### YOUR INSTRUCTIONS
Please extract every line below word for word, omitting the pictures.

### GIVEN RECORDS
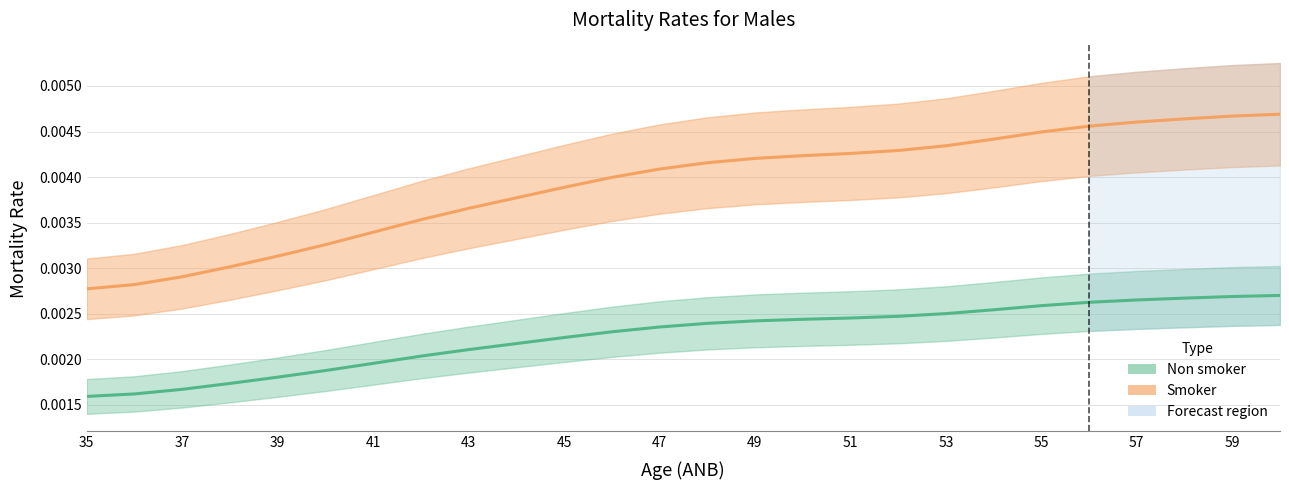

Rank the series by their average value, from highest to lowest.

Smoker, Non smoker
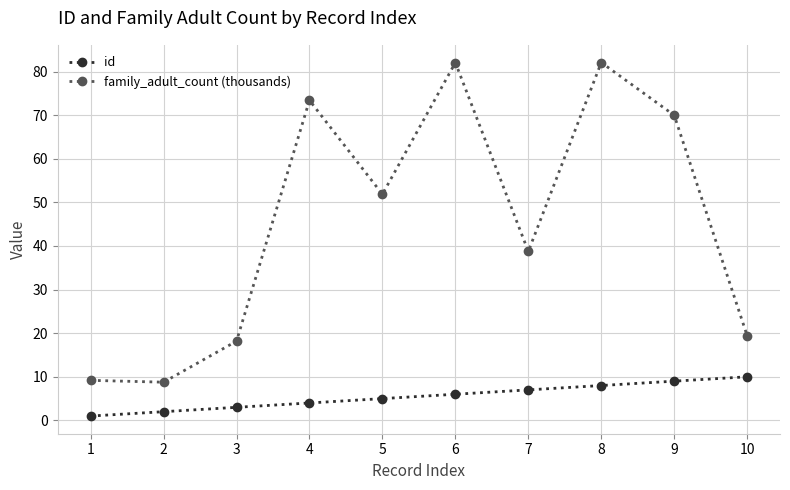

What is the highest value of the id series?

10.0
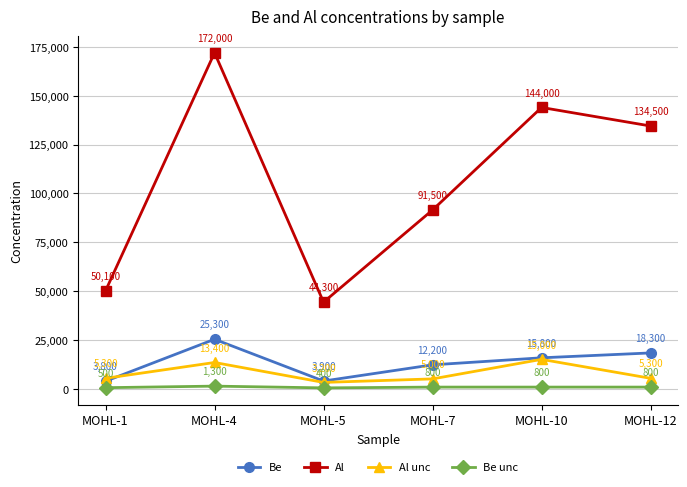

True or false: Be unc and Al unc cross at least once.

False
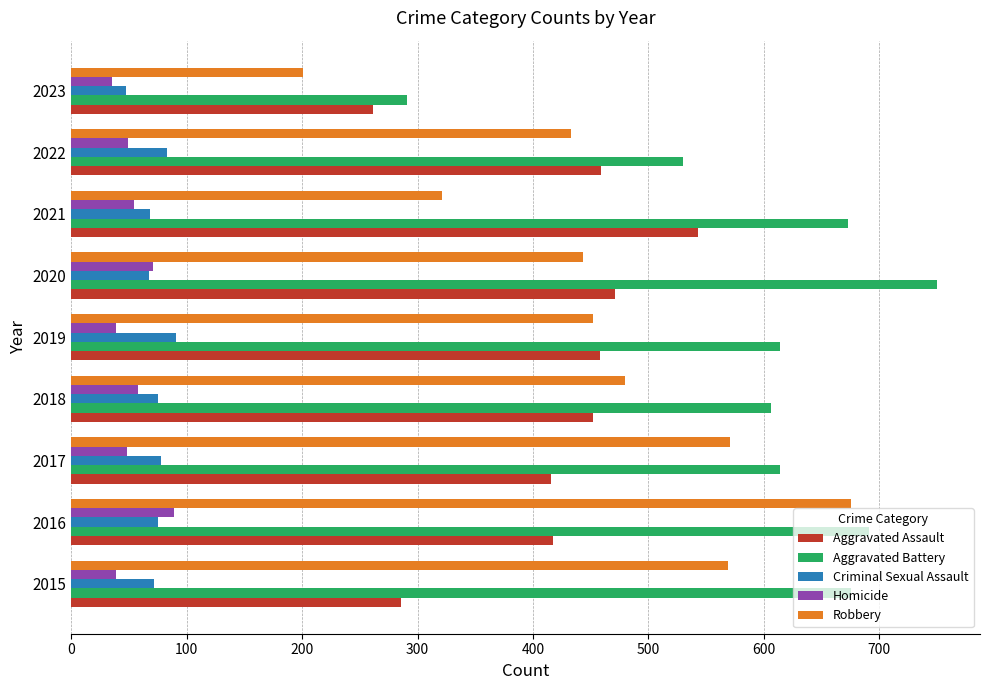

At how many categories does at least one series exceed 401?

8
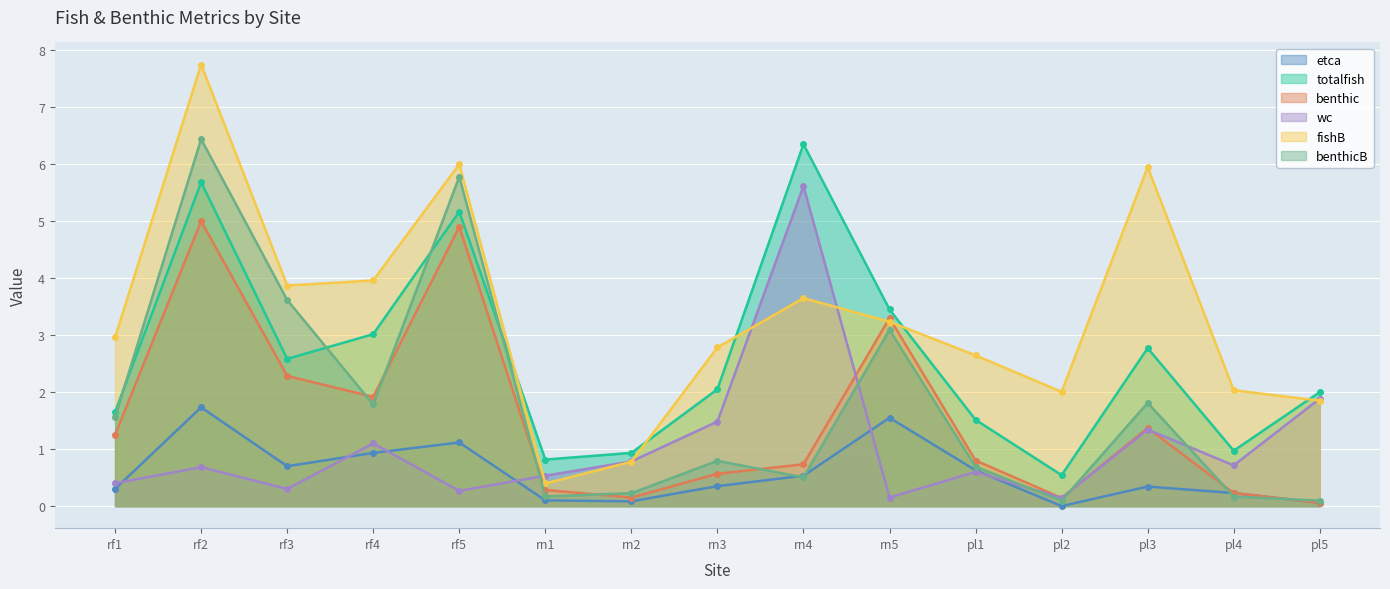

At which category does benthicB reach its first local valley?

rf4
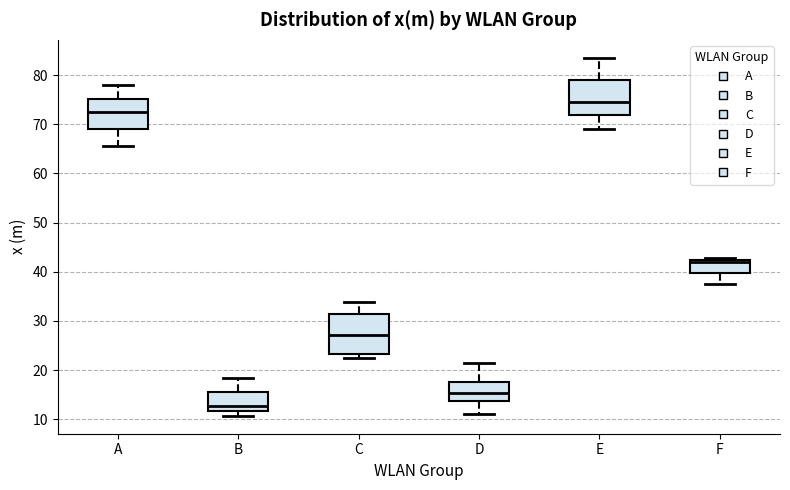

Which box has the highest median line?

E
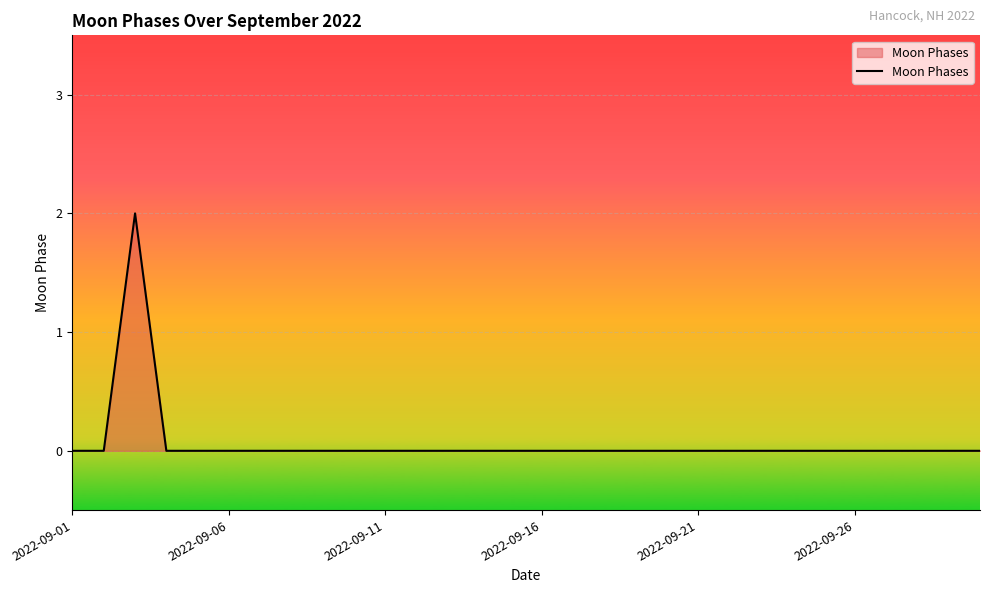

Does the chart have visible grid lines?

Yes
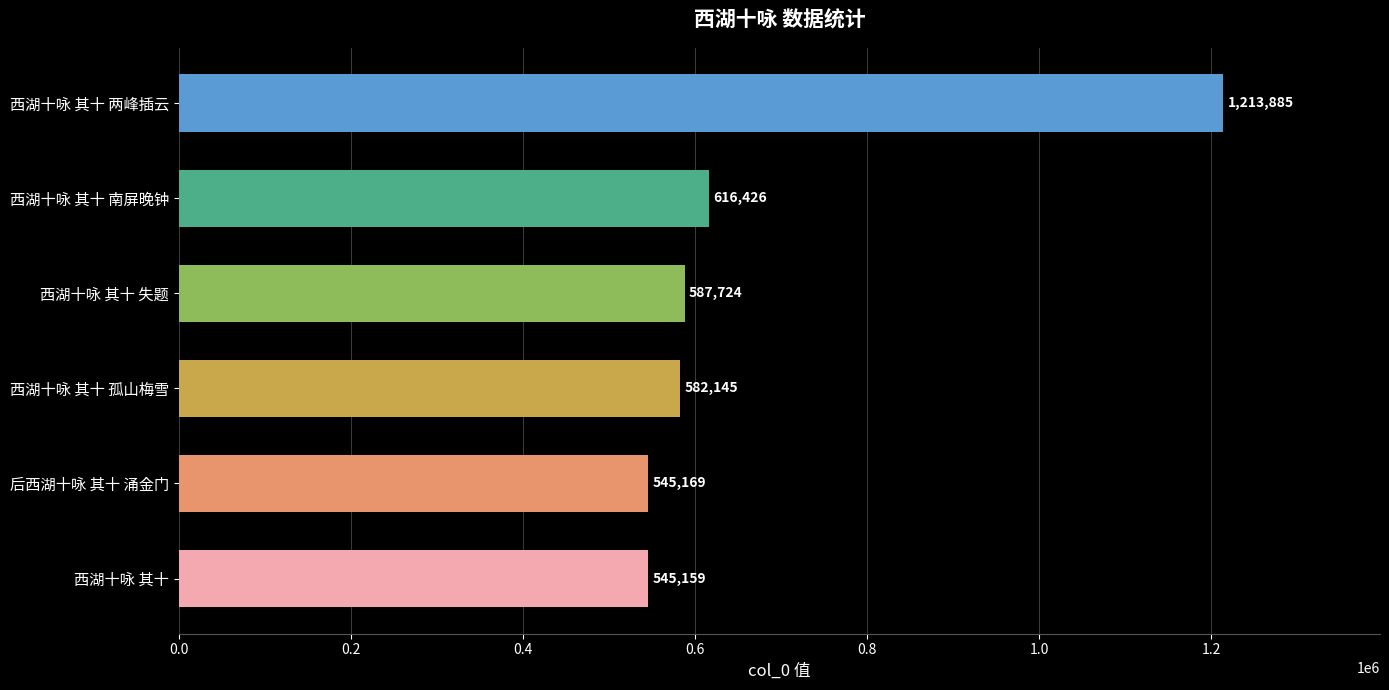

Where is the data nearest to the value 879522?

西湖十咏 其十 南屏晚钟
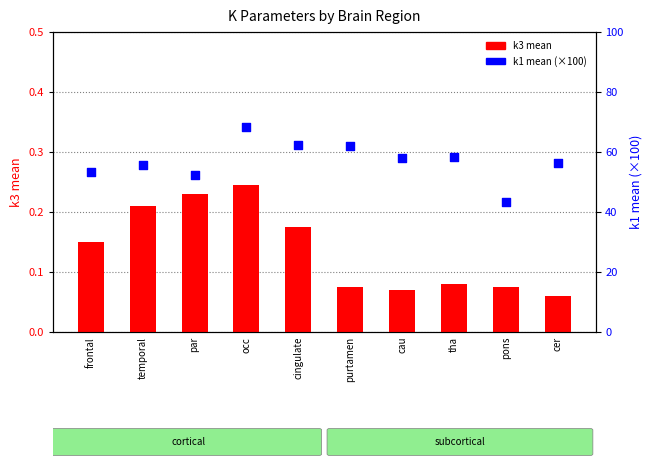

What is the total value across all series at tha?

58.6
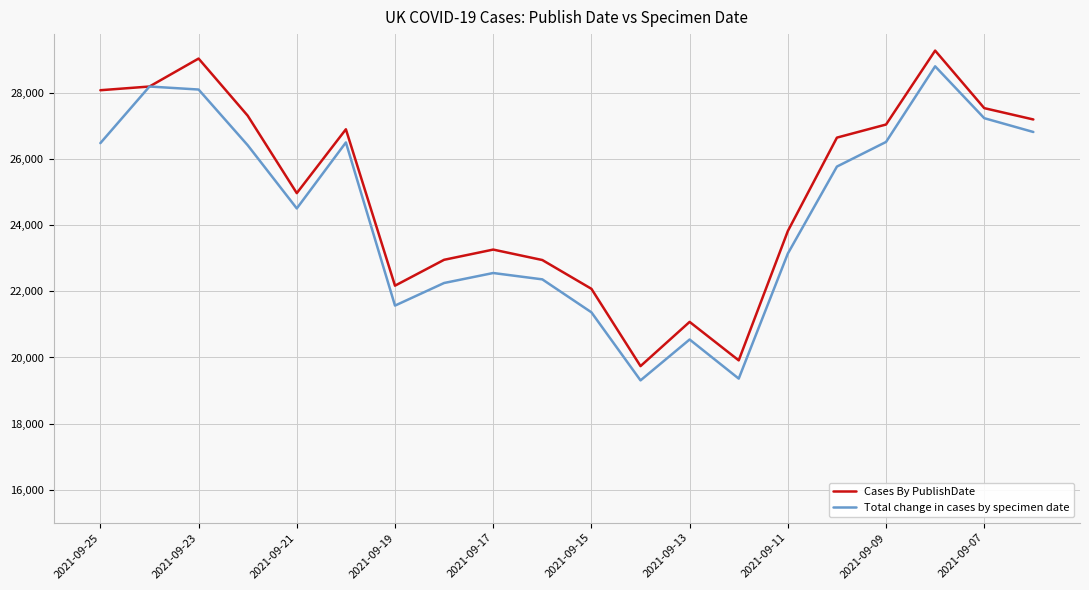

List the series in order of their overall mean, lowest first.

Total change in cases by specimen date, Cases By PublishDate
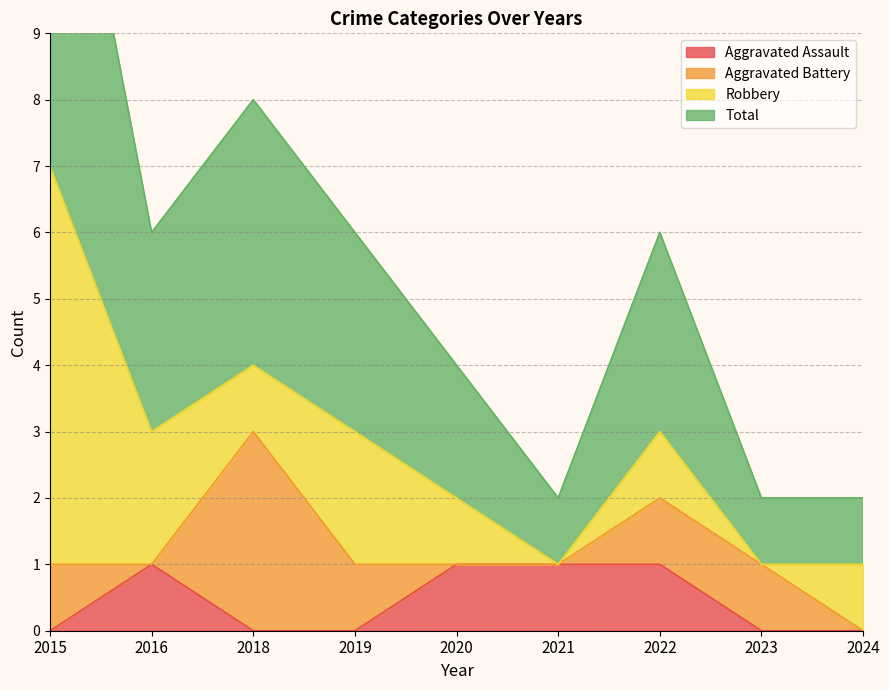

True or false: Total has a value of 2 at 2020.

True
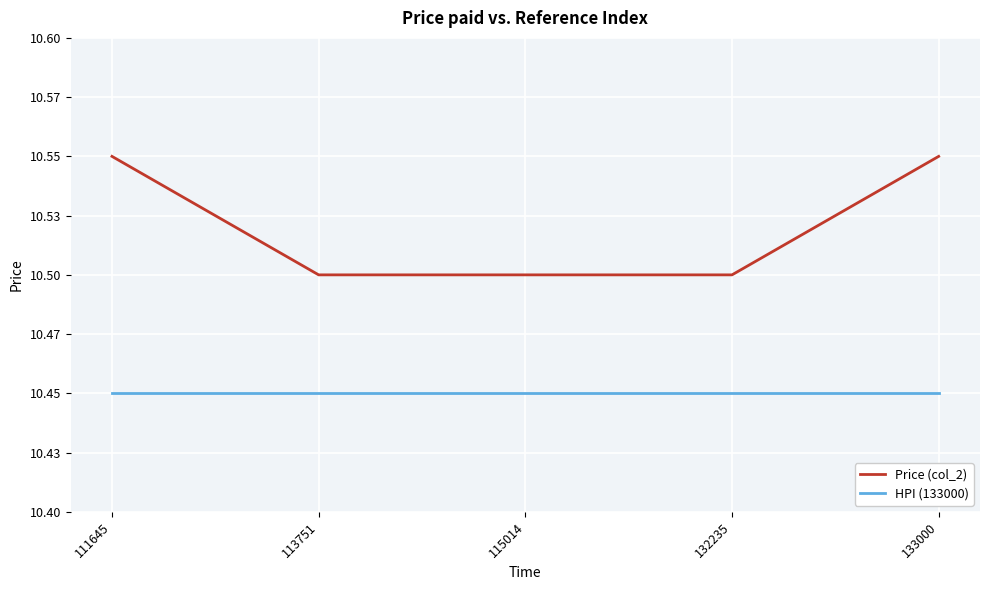

Reading right to left, transcribe all the data shown in this chart.

Price (col_2): 10.6	10.5	10.5	10.5	10.6
HPI (133000): 10.4	10.4	10.4	10.4	10.4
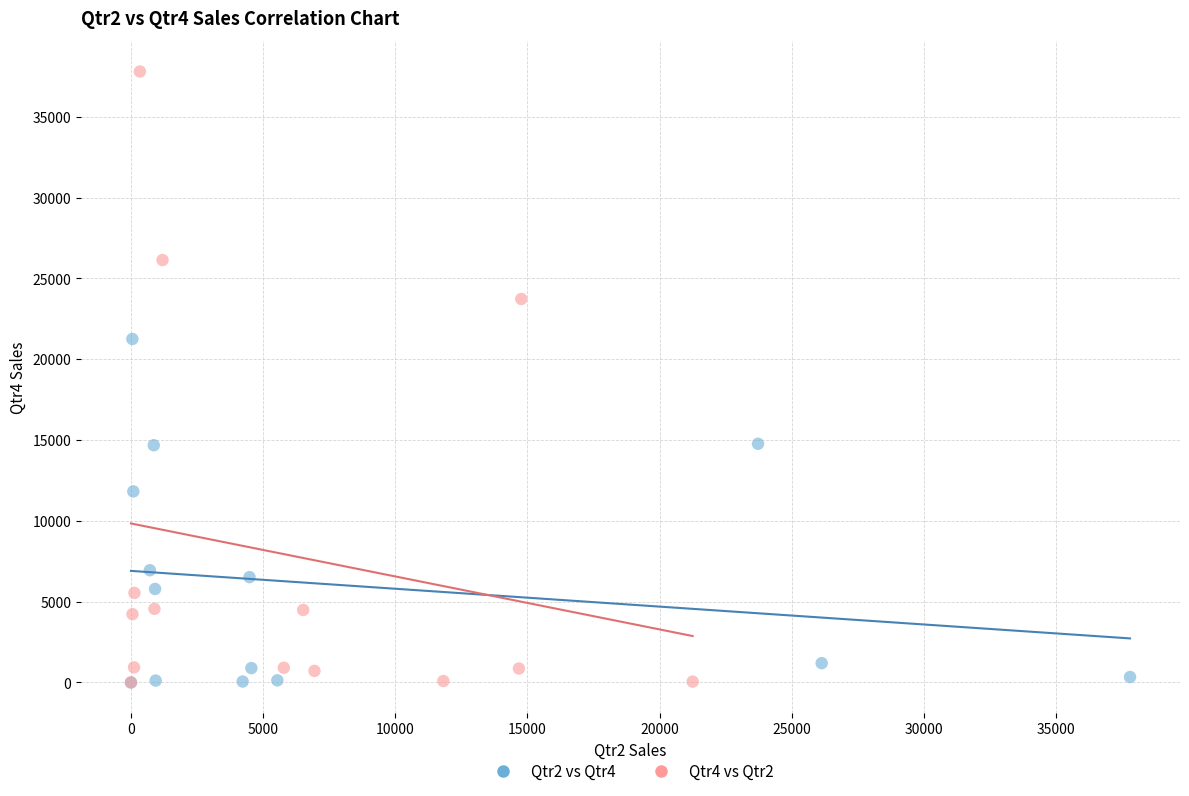

Which series reaches the maximum Y coordinate?

Qtr4 vs Qtr2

### RESPONSE FOR THIS EXERCISE
Rank the series by their average value, from highest to lowest.

Smoker, Non smoker

What is the highest value of the id series?

10.0

True or false: Be unc and Al unc cross at least once.

False

At how many categories does at least one series exceed 401?

8

At which category does benthicB reach its first local valley?

rf4

Which box has the highest median line?

E

Does the chart have visible grid lines?

Yes

Where is the data nearest to the value 879522?

西湖十咏 其十 南屏晚钟

What is the total value across all series at tha?

58.6

List the series in order of their overall mean, lowest first.

Total change in cases by specimen date, Cases By PublishDate

True or false: Total has a value of 2 at 2020.

True

Reading right to left, transcribe all the data shown in this chart.

Price (col_2): 10.6	10.5	10.5	10.5	10.6
HPI (133000): 10.4	10.4	10.4	10.4	10.4

Which series reaches the maximum Y coordinate?

Qtr4 vs Qtr2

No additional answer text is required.